Kurz vor der Landtagswahl löst die Regierung ein altes Versprechen ein und veröffentlicht den ersten Armutsbericht. Doch neben armen Familien brauchen auch Flüchtlinge Hilfe – das gibt es nicht umsonst.
Als Konsequenz aus dem ersten Armuts- und Reichtumsbericht für Baden-Württemberg will die Landesregierung Alleinerziehende und ihre Kinder stärker unterstützen. „Obwohl Baden-Württemberg sicherlich zu den stärksten und reichsten Regionen gehört, gibt es auch hierzulande Armut und soziale Ausgrenzung“, sagte Sozialministerin Katrin Altpeter (SPD) am Montag bei der Vorstellung des 900 Seiten starken Dokuments. Es soll zum ersten Mal einen umfassenden Überblick über die Verteilung von Armut und Wohlstand im Südwesten liefern.
Alleinerziehende und Kinder
Gewerkschaften und Verbände forderten nach der Veröffentlichung schnelles Handeln. Doch auch Flüchtlinge dürften nicht zu kurz kommen, sagte Altpeter - das werde aber kosten. „Die Daten zeigen, dass insbesondere Alleinerziehende und ihre Kinder besonders armutsgefährdet sind, und zwar mit zunehmender Tendenz“, sagte Altpeter. Der Bericht konzentriert sich vor allem auf die Kinderarmut, seine Daten beziehen sich auf das Jahr 2012.
Demnach galten knapp die Hälfte der Personen in alleinerziehenden Familien als armutsgefährdet - in jeder sechsten Familie im Land gab es nur ein Elternteil. Im Vergleich mit anderen Bundesländern stehe Baden-Württemberg aber gut da, sagte Altpeter: Mit Bezug auf das mittlere Einkommen in Baden-Württemberg waren insgesamt knapp 15 Prozent der Menschen von Armut bedroht.

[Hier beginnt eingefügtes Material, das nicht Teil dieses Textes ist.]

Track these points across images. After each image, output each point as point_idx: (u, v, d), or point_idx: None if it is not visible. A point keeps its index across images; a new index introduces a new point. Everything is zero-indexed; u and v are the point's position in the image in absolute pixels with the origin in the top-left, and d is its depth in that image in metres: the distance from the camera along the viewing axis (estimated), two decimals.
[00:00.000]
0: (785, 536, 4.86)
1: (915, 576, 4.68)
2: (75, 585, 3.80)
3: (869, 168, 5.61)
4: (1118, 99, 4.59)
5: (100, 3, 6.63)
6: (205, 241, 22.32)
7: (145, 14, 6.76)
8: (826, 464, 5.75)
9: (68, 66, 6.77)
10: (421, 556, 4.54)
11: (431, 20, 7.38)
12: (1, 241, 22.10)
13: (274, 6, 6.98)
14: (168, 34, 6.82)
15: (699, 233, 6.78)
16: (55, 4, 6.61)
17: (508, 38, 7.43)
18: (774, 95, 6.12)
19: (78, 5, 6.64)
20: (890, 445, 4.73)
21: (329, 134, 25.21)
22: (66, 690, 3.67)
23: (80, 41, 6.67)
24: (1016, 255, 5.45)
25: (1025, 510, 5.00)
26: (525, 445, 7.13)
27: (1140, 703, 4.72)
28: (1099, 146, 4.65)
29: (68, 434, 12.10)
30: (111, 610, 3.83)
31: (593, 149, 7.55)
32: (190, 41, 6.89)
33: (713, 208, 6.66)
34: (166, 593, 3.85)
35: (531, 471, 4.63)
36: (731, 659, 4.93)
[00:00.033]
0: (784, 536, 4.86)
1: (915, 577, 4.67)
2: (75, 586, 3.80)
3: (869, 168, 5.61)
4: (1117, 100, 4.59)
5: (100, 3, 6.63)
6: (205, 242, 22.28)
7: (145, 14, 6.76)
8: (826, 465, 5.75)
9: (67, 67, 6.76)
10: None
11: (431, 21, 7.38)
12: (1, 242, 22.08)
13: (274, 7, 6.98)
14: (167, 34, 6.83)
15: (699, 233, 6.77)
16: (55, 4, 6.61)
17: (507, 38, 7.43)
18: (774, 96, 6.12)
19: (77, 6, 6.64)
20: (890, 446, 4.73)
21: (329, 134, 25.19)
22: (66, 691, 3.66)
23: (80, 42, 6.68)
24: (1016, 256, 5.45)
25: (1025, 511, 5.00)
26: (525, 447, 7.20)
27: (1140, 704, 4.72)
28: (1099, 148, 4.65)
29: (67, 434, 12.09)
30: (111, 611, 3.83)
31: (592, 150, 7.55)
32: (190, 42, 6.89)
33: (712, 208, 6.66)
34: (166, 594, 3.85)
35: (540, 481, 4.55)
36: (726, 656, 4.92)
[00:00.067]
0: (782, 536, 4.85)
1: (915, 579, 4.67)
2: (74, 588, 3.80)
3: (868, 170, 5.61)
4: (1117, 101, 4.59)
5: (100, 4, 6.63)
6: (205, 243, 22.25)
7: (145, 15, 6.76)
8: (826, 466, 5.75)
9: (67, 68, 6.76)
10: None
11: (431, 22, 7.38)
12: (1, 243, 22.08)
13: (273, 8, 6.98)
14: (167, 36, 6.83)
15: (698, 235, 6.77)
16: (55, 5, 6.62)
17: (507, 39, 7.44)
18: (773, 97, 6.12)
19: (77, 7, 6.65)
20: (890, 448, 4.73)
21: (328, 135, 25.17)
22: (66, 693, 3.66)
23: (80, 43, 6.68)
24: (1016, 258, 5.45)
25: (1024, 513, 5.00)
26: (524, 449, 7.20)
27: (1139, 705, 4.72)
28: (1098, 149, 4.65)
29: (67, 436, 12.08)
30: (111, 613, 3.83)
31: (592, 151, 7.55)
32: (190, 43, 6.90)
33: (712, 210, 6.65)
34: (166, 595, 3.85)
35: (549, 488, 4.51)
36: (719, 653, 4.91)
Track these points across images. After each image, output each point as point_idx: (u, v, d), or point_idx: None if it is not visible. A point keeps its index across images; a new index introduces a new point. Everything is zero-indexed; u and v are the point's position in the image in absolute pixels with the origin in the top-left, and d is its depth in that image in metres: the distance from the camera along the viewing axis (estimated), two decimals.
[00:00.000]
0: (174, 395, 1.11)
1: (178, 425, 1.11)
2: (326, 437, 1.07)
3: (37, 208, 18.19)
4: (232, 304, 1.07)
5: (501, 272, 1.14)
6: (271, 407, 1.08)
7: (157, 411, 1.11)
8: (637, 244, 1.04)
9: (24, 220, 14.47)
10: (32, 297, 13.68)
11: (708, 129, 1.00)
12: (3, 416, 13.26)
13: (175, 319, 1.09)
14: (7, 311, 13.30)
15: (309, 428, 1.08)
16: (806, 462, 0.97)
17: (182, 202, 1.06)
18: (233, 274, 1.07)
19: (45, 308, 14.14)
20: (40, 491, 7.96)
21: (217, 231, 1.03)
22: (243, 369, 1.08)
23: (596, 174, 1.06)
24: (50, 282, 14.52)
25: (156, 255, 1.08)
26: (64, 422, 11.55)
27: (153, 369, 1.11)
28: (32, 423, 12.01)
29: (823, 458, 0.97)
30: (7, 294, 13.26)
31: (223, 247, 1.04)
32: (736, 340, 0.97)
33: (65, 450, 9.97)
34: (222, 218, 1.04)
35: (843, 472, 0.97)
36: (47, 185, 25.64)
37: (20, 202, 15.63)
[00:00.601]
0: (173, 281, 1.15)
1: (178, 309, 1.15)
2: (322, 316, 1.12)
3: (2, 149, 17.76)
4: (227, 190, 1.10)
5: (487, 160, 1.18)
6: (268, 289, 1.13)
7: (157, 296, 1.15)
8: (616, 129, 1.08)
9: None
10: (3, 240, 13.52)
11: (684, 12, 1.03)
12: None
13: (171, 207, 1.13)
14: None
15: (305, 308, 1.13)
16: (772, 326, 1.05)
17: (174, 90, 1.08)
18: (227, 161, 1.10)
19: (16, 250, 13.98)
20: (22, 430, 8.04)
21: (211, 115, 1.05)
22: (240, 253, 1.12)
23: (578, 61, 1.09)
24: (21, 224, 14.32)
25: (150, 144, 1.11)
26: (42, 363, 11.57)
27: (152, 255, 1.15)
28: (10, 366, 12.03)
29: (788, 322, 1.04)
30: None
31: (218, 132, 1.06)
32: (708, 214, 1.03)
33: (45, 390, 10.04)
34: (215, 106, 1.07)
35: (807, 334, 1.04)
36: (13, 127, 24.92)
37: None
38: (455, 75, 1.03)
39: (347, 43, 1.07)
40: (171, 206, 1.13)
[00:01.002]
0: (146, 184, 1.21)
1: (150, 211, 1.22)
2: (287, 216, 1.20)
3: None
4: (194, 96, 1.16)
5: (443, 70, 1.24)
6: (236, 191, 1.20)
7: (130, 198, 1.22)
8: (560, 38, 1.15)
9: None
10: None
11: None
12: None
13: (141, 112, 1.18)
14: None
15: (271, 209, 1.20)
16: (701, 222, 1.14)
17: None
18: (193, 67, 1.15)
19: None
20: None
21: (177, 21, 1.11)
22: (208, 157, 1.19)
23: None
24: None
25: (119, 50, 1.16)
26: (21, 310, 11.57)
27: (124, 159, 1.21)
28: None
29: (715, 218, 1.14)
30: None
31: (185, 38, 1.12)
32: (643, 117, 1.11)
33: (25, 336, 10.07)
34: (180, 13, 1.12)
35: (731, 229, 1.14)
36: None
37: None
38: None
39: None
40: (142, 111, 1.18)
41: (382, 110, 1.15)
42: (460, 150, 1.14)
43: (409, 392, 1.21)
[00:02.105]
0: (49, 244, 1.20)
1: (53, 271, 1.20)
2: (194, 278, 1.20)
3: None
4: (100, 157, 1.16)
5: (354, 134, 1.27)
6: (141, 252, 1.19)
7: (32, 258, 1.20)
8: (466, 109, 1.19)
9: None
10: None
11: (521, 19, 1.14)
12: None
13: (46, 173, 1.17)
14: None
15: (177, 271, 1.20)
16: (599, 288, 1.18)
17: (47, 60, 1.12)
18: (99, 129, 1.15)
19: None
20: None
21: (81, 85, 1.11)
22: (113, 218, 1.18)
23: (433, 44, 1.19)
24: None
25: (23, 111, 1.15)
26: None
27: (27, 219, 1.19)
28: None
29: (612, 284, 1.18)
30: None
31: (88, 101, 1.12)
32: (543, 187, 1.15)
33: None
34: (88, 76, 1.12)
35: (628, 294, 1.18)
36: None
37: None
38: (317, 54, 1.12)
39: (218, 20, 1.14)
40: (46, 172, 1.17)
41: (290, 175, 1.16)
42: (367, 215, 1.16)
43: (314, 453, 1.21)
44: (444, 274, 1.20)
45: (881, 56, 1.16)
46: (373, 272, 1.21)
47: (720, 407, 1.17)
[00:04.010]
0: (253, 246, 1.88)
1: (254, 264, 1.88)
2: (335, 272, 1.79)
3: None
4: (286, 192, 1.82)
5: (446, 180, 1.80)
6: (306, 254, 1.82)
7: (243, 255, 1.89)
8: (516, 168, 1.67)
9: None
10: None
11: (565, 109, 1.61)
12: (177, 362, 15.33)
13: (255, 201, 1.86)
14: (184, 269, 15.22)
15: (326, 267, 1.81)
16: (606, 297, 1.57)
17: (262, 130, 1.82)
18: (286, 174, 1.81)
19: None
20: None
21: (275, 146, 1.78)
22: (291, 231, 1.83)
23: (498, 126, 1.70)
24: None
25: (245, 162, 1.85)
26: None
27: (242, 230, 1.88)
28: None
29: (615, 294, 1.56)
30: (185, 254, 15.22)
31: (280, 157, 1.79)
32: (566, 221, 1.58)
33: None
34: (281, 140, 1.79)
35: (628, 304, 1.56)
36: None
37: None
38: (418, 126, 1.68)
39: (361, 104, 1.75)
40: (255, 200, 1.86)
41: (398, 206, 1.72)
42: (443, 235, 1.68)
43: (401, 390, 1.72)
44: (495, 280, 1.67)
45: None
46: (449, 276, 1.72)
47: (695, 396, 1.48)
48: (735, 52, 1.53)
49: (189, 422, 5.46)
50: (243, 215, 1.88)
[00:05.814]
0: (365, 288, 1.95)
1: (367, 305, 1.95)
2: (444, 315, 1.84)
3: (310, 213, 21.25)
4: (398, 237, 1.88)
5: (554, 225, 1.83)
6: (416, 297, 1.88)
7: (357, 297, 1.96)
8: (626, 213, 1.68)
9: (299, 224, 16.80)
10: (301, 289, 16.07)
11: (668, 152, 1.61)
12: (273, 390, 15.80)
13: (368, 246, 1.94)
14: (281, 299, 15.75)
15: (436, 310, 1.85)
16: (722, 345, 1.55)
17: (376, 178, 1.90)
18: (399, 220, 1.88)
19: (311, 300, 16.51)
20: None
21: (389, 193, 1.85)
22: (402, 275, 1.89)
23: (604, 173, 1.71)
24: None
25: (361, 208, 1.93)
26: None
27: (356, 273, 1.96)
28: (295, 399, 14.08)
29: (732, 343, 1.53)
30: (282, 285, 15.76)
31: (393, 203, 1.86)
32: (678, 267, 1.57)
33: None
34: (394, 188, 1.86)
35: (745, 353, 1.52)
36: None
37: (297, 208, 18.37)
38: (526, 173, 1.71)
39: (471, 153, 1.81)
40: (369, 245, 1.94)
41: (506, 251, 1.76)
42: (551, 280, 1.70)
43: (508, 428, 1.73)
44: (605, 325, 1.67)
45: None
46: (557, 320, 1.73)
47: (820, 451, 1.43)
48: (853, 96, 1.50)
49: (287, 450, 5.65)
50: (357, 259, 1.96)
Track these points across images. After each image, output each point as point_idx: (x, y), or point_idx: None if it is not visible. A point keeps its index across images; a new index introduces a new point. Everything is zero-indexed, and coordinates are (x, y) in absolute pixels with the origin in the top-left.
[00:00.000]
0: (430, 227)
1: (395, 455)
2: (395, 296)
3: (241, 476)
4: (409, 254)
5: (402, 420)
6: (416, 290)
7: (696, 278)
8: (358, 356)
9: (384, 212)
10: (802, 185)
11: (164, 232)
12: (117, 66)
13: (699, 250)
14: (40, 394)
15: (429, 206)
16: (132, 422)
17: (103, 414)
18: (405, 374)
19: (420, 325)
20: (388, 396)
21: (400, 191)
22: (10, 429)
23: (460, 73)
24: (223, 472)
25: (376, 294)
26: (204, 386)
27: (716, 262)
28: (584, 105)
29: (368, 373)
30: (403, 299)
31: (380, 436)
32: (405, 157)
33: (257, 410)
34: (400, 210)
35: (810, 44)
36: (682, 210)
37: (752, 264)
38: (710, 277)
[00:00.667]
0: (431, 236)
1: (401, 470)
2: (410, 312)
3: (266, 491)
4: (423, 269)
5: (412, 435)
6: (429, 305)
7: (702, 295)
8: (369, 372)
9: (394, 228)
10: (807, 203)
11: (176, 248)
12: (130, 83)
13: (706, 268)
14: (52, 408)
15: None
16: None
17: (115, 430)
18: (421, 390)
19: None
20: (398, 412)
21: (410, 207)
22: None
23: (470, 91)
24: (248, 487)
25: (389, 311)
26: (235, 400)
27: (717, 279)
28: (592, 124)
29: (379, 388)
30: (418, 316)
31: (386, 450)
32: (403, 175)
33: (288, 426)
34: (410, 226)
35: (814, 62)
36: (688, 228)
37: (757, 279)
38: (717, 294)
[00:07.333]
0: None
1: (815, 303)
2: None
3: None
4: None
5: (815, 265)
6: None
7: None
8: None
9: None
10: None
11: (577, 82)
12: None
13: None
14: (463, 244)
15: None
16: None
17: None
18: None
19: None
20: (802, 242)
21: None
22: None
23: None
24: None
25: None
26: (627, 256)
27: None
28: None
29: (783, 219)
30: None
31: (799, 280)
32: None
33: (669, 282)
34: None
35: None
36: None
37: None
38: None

Noch in dieser Legislaturperiode seien nun eine Reihe von Vorhaben anzugehen: Das Land müsse die Förderung des sozialen Wohnbaus klären, sich bei den Bundesländern für mehr Kindergeld für Alleinerziehende einsetzen, die Teilzeitausbildung für Alleinerziehende ausbauen sowie entscheiden, wohin die Mittel aus dem gekippten Betreuungsgeld fließen sollen. Der Ausbau der Kinderbetreuung und die Unterstützung von Langzeitarbeitslosen hätten schon dazu beigetragen, Armut zu bekämpfen. Doch der Armutsbericht und seine geplanten Neuauflagen sollten die Grundlage für die langfristige Politik auch nach der Landtagswahl sein.
„Ich kann nicht sagen, am 13. März 2016 habe ich hier das Thema Armut erledigt“, sagte Altpeter. Eine Konkurrenz zwischen Flüchtlingen und Ärmeren wolle die Regierung unbedingt vermeiden. „Es darf nicht dazu kommen, dass man Schwache gegen ganz Schwache ausspielt“, sagte Altpeter. Mehr Wohnungen seien nötig sowohl für Asylsuchende wie auch für Familien mit Kindern. Auch die Förderung von Ausbildung und beruflicher Qualifizierung müsse für alle gelten.
Die Folge: Das Land müsse mehr Geld in die Hand nehmen. Verbände und Gewerkschaften begrüßten die Veröffentlichung des Berichts und forderten schnelle Konsequenzen ein. „Jetzt geht es darum, Handlungen folgen zu lassen“, sagte Eva-Maria Armbruster, Vorstandsvorsitzende der Liga der freien Wohlfahrtspflege.
Der Bericht dürfe kein „Schubladenakt“ bleiben. Auch sei das Thema Reichtum im Vergleich nur sehr kurz behandelt - das müssten zukünftige Auflagen dringend nachholen. Der Deutsche Gewerkschaftsbund nannte die Erkenntnisse alarmierend: Die Schere zwischen Arm und Reich sei weiter auseinandergegangen, sagte der Landesvorsitzende Nikolaus Landgraf. Nun seien auch Arbeitgeber gefordert, sich gegen Armut einzusetzen. Die Landeschefin der Gewerkschaft Verdi, Leni Breymaier, forderte höhere Steuern für Besserverdiener.